* [Problem to solve]:
Your job is to return every line of the listing holding the string "expert".

* [Records for the exercise]:
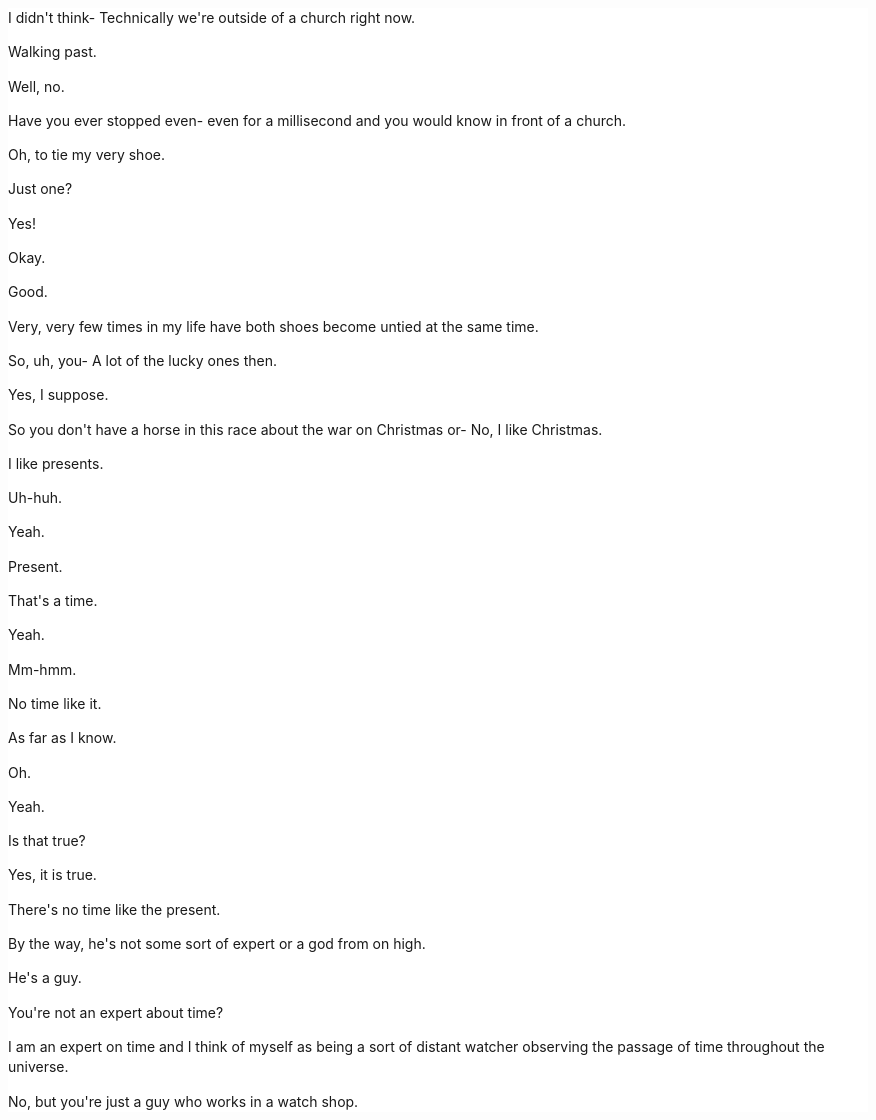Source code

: I didn't think- Technically we're outside of a church right now.

Walking past.

Well, no.

Have you ever stopped even- even for a millisecond and you would know in front of a church.

Oh, to tie my very shoe.

Just one?

Yes!

Okay.

Good.

Very, very few times in my life have both shoes become untied at the same time.

So, uh, you- A lot of the lucky ones then.

Yes, I suppose.

So you don't have a horse in this race about the war on Christmas or- No, I like Christmas.

I like presents.

Uh-huh.

Yeah.

Present.

That's a time.

Yeah.

Mm-hmm.

No time like it.

As far as I know.

Oh.

Yeah.

Is that true?

Yes, it is true.

There's no time like the present.

By the way, he's not some sort of expert or a god from on high.

He's a guy.

You're not an expert about time?

I am an expert on time and I think of myself as being a sort of distant watcher observing the passage of time throughout the universe.

No, but you're just a guy who works in a watch shop.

* [Problem solution]:
By the way, he's not some sort of expert or a god from on high.
You're not an expert about time?
I am an expert on time and I think of myself as being a sort of distant watcher observing the passage of time throughout the universe.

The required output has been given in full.